YOUR INSTRUCTIONS
Quote every line of text in the records below verbatim, keeping each line in its original order.

PROVIDED ENTRIES

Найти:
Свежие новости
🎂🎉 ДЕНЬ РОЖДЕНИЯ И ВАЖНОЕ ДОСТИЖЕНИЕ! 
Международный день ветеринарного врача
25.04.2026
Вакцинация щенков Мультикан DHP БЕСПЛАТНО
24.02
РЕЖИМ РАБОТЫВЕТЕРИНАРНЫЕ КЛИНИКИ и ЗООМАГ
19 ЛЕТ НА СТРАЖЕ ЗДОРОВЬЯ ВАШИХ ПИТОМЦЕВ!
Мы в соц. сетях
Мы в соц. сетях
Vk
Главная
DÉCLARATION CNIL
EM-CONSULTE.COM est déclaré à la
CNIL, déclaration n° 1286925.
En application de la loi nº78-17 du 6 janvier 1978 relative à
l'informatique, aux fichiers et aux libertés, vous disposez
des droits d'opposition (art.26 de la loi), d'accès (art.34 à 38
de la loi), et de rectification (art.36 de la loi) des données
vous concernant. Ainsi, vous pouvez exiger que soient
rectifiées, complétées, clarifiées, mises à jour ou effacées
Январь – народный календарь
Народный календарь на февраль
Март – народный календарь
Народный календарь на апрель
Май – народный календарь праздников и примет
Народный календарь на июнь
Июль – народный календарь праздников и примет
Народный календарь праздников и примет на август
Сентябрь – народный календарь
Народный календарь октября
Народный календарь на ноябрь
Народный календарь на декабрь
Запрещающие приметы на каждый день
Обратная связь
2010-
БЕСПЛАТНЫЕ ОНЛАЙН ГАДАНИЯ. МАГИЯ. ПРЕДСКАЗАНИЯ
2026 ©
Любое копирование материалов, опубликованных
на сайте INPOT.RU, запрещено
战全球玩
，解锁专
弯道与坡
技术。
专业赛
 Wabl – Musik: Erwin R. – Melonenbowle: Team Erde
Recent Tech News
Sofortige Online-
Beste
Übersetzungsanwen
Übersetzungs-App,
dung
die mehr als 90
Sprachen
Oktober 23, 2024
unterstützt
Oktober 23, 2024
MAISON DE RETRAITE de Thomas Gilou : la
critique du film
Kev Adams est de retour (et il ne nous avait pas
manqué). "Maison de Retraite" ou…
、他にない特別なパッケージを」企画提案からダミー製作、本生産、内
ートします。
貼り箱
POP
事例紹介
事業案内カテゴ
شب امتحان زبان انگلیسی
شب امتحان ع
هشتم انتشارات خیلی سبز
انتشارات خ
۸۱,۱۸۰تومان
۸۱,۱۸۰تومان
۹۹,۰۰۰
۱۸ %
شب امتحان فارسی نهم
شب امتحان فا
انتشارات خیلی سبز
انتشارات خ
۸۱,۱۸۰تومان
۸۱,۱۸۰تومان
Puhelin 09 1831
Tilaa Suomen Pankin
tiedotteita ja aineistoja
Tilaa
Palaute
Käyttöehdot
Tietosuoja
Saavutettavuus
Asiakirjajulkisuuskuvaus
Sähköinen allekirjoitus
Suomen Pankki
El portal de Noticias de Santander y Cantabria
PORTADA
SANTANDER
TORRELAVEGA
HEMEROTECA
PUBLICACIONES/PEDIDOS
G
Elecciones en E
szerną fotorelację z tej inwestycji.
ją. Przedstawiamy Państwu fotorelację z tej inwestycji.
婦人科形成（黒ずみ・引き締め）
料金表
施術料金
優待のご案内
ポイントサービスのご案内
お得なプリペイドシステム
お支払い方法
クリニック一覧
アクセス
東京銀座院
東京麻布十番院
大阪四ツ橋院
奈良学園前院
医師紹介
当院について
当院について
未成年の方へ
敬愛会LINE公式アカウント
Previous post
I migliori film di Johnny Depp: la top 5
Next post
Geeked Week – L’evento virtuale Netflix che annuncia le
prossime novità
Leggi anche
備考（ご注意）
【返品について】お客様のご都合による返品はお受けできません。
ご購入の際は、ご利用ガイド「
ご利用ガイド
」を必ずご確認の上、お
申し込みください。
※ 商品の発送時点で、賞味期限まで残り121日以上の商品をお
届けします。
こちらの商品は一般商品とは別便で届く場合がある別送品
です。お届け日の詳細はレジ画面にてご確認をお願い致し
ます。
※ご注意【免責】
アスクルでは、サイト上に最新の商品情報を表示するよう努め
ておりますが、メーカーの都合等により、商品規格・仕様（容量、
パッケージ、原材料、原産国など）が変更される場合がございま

ANSWER SPACE
Найти:
Свежие новости
🎂🎉 ДЕНЬ РОЖДЕНИЯ И ВАЖНОЕ ДОСТИЖЕНИЕ! 
Международный день ветеринарного врача
25.04.2026
Вакцинация щенков Мультикан DHP БЕСПЛАТНО
24.02
РЕЖИМ РАБОТЫВЕТЕРИНАРНЫЕ КЛИНИКИ и ЗООМАГ
19 ЛЕТ НА СТРАЖЕ ЗДОРОВЬЯ ВАШИХ ПИТОМЦЕВ!
Мы в соц. сетях
Мы в соц. сетях
Vk
Главная
DÉCLARATION CNIL
EM-CONSULTE.COM est déclaré à la
CNIL, déclaration n° 1286925.
En application de la loi nº78-17 du 6 janvier 1978 relative à
l'informatique, aux fichiers et aux libertés, vous disposez
des droits d'opposition (art.26 de la loi), d'accès (art.34 à 38
de la loi), et de rectification (art.36 de la loi) des données
vous concernant. Ainsi, vous pouvez exiger que soient
rectifiées, complétées, clarifiées, mises à jour ou effacées
Январь – народный календарь
Народный календарь на февраль
Март – народный календарь
Народный календарь на апрель
Май – народный календарь праздников и примет
Народный календарь на июнь
Июль – народный календарь праздников и примет
Народный календарь праздников и примет на август
Сентябрь – народный календарь
Народный календарь октября
Народный календарь на ноябрь
Народный календарь на декабрь
Запрещающие приметы на каждый день
Обратная связь
2010-
БЕСПЛАТНЫЕ ОНЛАЙН ГАДАНИЯ. МАГИЯ. ПРЕДСКАЗАНИЯ
2026 ©
Любое копирование материалов, опубликованных
на сайте INPOT.RU, запрещено
战全球玩
，解锁专
弯道与坡
技术。
专业赛
 Wabl – Musik: Erwin R. – Melonenbowle: Team Erde
Recent Tech News
Sofortige Online-
Beste
Übersetzungsanwen
Übersetzungs-App,
dung
die mehr als 90
Sprachen
Oktober 23, 2024
unterstützt
Oktober 23, 2024
MAISON DE RETRAITE de Thomas Gilou : la
critique du film
Kev Adams est de retour (et il ne nous avait pas
manqué). "Maison de Retraite" ou…
、他にない特別なパッケージを」企画提案からダミー製作、本生産、内
ートします。
貼り箱
POP
事例紹介
事業案内カテゴ
شب امتحان زبان انگلیسی
شب امتحان ع
هشتم انتشارات خیلی سبز
انتشارات خ
۸۱,۱۸۰تومان
۸۱,۱۸۰تومان
۹۹,۰۰۰
۱۸ %
شب امتحان فارسی نهم
شب امتحان فا
انتشارات خیلی سبز
انتشارات خ
۸۱,۱۸۰تومان
۸۱,۱۸۰تومان
Puhelin 09 1831
Tilaa Suomen Pankin
tiedotteita ja aineistoja
Tilaa
Palaute
Käyttöehdot
Tietosuoja
Saavutettavuus
Asiakirjajulkisuuskuvaus
Sähköinen allekirjoitus
Suomen Pankki
El portal de Noticias de Santander y Cantabria
PORTADA
SANTANDER
TORRELAVEGA
HEMEROTECA
PUBLICACIONES/PEDIDOS
G
Elecciones en E
szerną fotorelację z tej inwestycji.
ją. Przedstawiamy Państwu fotorelację z tej inwestycji.
婦人科形成（黒ずみ・引き締め）
料金表
施術料金
優待のご案内
ポイントサービスのご案内
お得なプリペイドシステム
お支払い方法
クリニック一覧
アクセス
東京銀座院
東京麻布十番院
大阪四ツ橋院
奈良学園前院
医師紹介
当院について
当院について
未成年の方へ
敬愛会LINE公式アカウント
Previous post
I migliori film di Johnny Depp: la top 5
Next post
Geeked Week – L’evento virtuale Netflix che annuncia le
prossime novità
Leggi anche
備考（ご注意）
【返品について】お客様のご都合による返品はお受けできません。
ご購入の際は、ご利用ガイド「
ご利用ガイド
」を必ずご確認の上、お
申し込みください。
※ 商品の発送時点で、賞味期限まで残り121日以上の商品をお
届けします。
こちらの商品は一般商品とは別便で届く場合がある別送品
です。お届け日の詳細はレジ画面にてご確認をお願い致し
ます。
※ご注意【免責】
アスクルでは、サイト上に最新の商品情報を表示するよう努め
ておりますが、メーカーの都合等により、商品規格・仕様（容量、
パッケージ、原材料、原産国など）が変更される場合がございま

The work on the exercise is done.